I had the greatest conversation today with a lady I hardly know. I ran into a woman who works in my school district and she asked about the baby. She knew I had lost one of them but mistakenly thought that we had lost Liam not Addy. When I corrected her and told her the story her response was wonderful. She asked about them both. How long we had had Addy and how Liam was doing. She did not get akward or change the subject or only want to hear about Liam. She wanted to hear about my babies, both of my babies. It was truly wonderful.

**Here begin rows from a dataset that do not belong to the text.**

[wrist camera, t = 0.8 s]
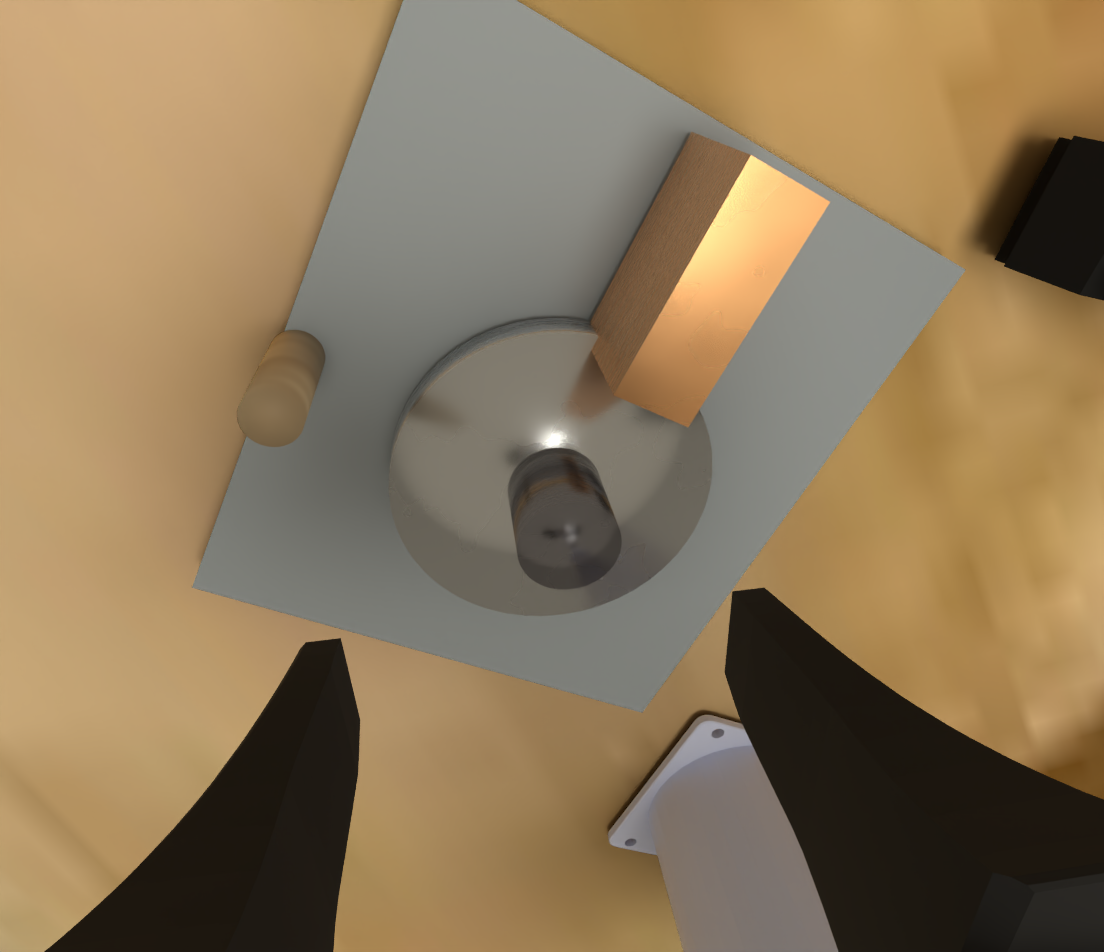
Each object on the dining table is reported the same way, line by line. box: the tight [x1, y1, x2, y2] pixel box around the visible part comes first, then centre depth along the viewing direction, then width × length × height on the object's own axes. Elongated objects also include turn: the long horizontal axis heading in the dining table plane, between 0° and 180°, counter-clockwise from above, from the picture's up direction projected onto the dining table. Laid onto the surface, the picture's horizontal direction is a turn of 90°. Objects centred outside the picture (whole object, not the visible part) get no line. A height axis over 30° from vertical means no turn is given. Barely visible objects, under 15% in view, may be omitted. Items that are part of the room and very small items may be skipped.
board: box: [192, 0, 965, 712], centre depth 23 cm, size 16×18×1 cm
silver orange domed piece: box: [388, 132, 830, 616], centre depth 20 cm, size 14×9×4 cm, turn 153°
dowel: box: [237, 330, 325, 447], centre depth 18 cm, size 1×1×4 cm
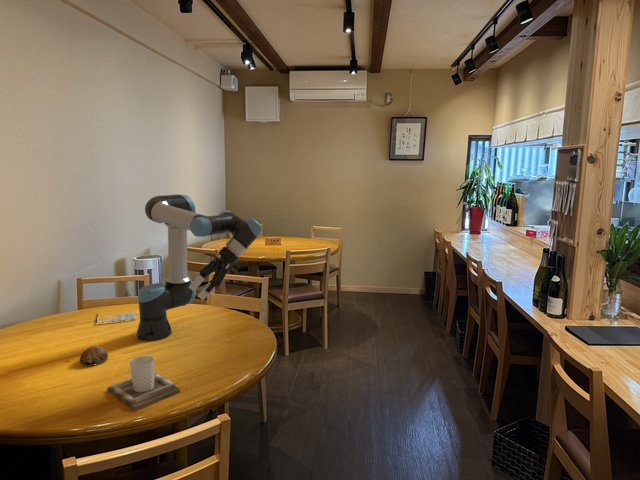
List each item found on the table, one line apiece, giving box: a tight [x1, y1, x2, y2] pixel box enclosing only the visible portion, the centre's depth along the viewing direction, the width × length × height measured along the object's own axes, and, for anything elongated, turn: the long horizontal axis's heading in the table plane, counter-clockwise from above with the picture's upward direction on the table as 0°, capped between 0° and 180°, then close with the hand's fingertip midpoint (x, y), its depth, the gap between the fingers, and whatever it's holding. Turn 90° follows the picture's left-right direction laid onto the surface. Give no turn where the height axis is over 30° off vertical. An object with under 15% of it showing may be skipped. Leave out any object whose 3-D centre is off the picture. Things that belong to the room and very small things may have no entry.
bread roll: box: [79, 345, 109, 366], centre depth 178 cm, size 10×10×8 cm
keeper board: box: [106, 372, 181, 411], centre depth 153 cm, size 20×16×2 cm
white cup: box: [129, 355, 156, 392], centre depth 153 cm, size 8×8×10 cm
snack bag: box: [96, 311, 136, 323], centre depth 231 cm, size 19×20×2 cm
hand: (195, 293), depth 170 cm, fingers open, 13 cm apart
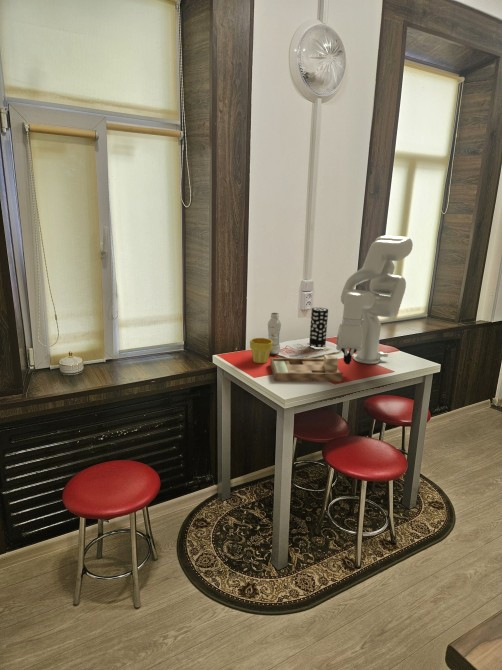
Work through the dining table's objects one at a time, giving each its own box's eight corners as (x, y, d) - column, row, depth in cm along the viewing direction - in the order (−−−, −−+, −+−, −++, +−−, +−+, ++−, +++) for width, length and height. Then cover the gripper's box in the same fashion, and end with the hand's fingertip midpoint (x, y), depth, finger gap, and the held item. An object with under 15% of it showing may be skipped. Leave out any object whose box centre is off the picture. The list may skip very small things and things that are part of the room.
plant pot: (272, 358, 207) (273, 338, 204) (270, 365, 197) (271, 344, 194) (250, 356, 208) (251, 336, 205) (248, 363, 198) (248, 343, 195)
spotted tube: (307, 344, 229) (309, 307, 223) (322, 344, 230) (325, 307, 224) (311, 349, 221) (313, 311, 215) (327, 349, 222) (330, 311, 216)
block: (334, 365, 192) (335, 354, 190) (337, 369, 187) (338, 358, 186) (323, 365, 191) (324, 354, 190) (325, 369, 187) (326, 358, 185)
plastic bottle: (270, 356, 209) (272, 315, 204) (264, 352, 215) (265, 312, 210) (282, 354, 212) (284, 314, 206) (275, 350, 218) (277, 311, 212)
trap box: (331, 365, 199) (332, 358, 198) (342, 381, 181) (342, 373, 180) (270, 365, 197) (270, 357, 196) (274, 380, 179) (275, 373, 178)
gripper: (366, 320, 188) (361, 361, 193) (331, 319, 187) (327, 360, 192) (371, 324, 181) (366, 366, 185) (336, 323, 180) (332, 365, 184)
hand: (347, 363), depth 188 cm, fingers closed
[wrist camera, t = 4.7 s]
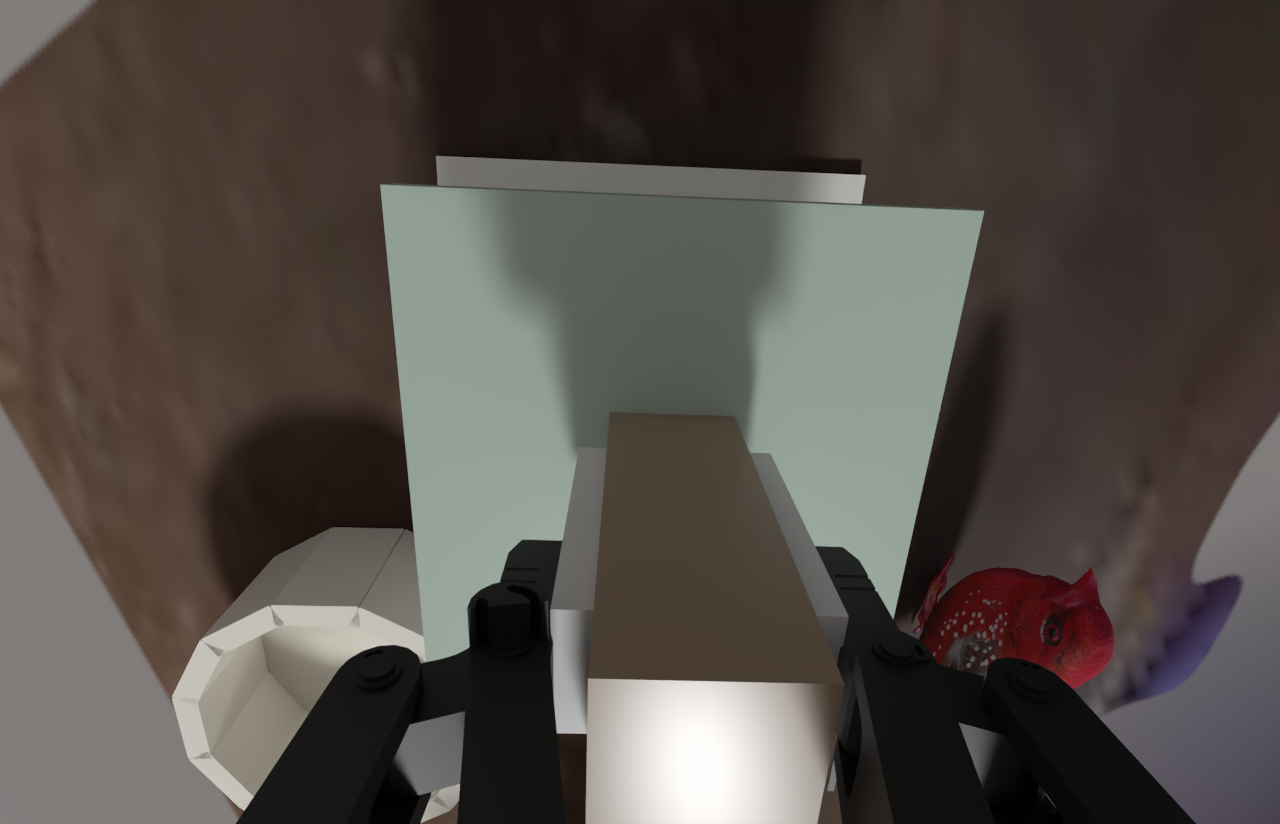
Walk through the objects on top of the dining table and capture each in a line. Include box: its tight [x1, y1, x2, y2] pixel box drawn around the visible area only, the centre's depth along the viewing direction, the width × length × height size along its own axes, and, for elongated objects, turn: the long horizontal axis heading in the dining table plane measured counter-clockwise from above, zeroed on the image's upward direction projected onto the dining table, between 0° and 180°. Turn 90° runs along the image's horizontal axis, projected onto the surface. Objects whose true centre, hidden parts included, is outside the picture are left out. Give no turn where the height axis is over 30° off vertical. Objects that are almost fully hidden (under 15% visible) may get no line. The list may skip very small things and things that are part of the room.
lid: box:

I completely understand why people do not usually want to talk about Addy. Although everyone's comfort and reasons for changing the subject vary, there are a couple of reasons that I know go through most people's minds. First, they are uncomfortable with the subject and don't know what to say. I have been on the other side. I understand that this is an uncomfortable subject and that really is ok. However, on the occasions that someone pushes past that discomfort I truly appreciate it. Second, they are afraid it will upset me. I promise you this, if I get upset it really has nothing to do with the fact that you brought her up or wanted to know about her birth/life/death. I am upset because she died and that is always there no matter the topic of conversation. Talking about her is wonderful for me. She is my beautiful baby girl and I am no less proud of her than I would be if she were still here.
In talking to this woman today I had a moment in my day when I did not feel alone in my grief and that is priceless. That this woman whom I had only met a handful of times cared enough to talk with me for several minutes about a subject that cannot have been easy for her and was genuinely supportive was amazing. These are the moments, and there have been many like this, that stand out in this whole terrible experience. These are moments that stay with me and give me comfort long after the moment has passed. So, thank you random co-worker. You made my day.